Monday, September 23, 2013

Broken Harbor


Only teenagers think boring is bad. Adults, grown men and women who've been around the block a few times, know that boring is a gift straight from God. Life has more than enough excitement up its sleeve, ready to hit you with as soon as you're not looking, without you adding to the drama. If Richie didn't know that already, he was about to find out. ~from Broken Harbor by Tana French
As much as I enjoyed Tana French's mystery novel Faithful Place, she surpasses herself in Broken Harbor. Once again, Irish myth and legend are subtly woven throughout the structure of a detective story, set in contemporary Dublin, part of French's Dublin Murder Squad series. Instead of the focus being on a dysfunctional family, the drama centers on a perfect family, as perfect from the outside as the Mackeys were obviously a mess. However, beneath the smug veneer of upper middle class existence lurks the madness and preternatural fierceness of the old pagan Ireland.

To quote from the author's website:
Mick “Scorcher” Kennedy, the brash cop from Tana French’s bestselling Faithful Place, plays by the book and plays hard. That’s what’s made him the Murder squad’s top detective—and that’s what puts the biggest case of the year into his hands. 

On one of the half-built, half-abandoned “luxury” developments that litter Ireland, Patrick Spain and his two young children are dead. His wife, Jenny, is in intensive care. At first, Scorcher and his rookie partner, Richie, think it’s going to be an easy solve. But too many small things can’t be explained. The half dozen baby monitors, their cameras pointing at holes smashed in the Spains’ walls. The files erased from the Spains’ computer. The story Jenny told her sister about a shadowy intruder who was slipping past all the locks. 

And Broken Harbor holds memories for Scorcher. Seeing the case on the news sends his sister Dina off the rails again, and she’s resurrecting something that Scorcher thought he had tightly under control: what happened to their family one summer at Broken Harbor, back when they were children.
 Ironically, the downfall of the Spains is that they grew up in a rare prosperous era for the Irish, when the problems of political oppression and poverty had receded into the past, along with much of the committed Catholic faith which had helped to unite the people in their struggles. The biggest problem which Jenny and Patrick had to face growing up was how to keep their favorite ice cream shop from closing down. Living a seemingly charmed life, making all the right decisions, they are bereft of resources when the bottom suddenly falls out of the economy. They find themselves in a new house in a new development which is quickly becoming a ghost town due to the failing housing market. Unlike their ancestors, who knew how to face severe trials, Jenny and Patrick take refuge in mere positive thinking, refusing to turn to anyone for help, focusing instead on keeping up appearances. Separated from church and clan, it seems that there is nothing standing between them and inevitable doom.

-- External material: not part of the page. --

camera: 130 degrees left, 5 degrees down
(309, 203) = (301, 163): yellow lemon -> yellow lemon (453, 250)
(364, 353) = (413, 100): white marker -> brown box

It is explained in the book that the phrase "broken harbor" comes from an old Gaelic expression referring to a place to watch the dawn break. The beach there was where the police detective Scorcher Kennedy once used to go on holidays with his family. For him Broken Harbor is doubly haunted since it is also the site of his mother's suicide. His repressed emotions are so stirred by the past and present tragedies that he cannot see the truth. He is yet another character cut off from his roots to his own harm. His determination not to have children destroys his marriage; in ridding himself of the past he loses part of his future. The way the author guides the reader through the psychological turmoils of the major characters makes this novel more than a crime drama. The brief encounter with Irish myth at the very end of the book was for me the key to understanding the heart of the tragedy. This is a book I may lend to others but I will never give it away since it is worth reading again.